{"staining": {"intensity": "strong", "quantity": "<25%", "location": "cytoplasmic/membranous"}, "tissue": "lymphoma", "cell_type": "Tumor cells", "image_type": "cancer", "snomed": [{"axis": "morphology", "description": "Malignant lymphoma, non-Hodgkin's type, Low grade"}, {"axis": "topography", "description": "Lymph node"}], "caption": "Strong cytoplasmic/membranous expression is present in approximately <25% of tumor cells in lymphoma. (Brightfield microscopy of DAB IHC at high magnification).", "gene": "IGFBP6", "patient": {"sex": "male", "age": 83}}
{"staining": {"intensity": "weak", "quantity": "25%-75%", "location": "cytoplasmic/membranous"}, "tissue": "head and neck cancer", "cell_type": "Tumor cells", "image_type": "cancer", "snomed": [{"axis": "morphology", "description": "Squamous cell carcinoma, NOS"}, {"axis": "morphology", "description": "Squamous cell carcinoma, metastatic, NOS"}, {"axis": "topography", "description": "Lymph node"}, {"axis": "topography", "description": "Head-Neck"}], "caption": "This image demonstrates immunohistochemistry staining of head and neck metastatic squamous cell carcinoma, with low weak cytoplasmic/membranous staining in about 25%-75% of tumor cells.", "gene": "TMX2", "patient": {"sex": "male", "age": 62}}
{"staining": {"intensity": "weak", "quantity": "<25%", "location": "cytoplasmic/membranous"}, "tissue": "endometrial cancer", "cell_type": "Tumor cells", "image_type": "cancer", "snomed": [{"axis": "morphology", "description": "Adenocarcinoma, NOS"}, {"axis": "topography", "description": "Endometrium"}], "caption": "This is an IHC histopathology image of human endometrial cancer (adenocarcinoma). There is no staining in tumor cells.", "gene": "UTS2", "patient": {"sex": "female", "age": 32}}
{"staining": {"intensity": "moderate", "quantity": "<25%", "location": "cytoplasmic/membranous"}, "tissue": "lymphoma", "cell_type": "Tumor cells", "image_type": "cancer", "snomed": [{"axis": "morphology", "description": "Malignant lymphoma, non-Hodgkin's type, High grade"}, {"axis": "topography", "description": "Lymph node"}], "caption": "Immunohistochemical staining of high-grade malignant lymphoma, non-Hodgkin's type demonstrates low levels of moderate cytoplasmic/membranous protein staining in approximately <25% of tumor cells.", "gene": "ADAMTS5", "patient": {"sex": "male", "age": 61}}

# Directions for this task
Output only the count of lines in the data containing "approximately".

# Exercise output
2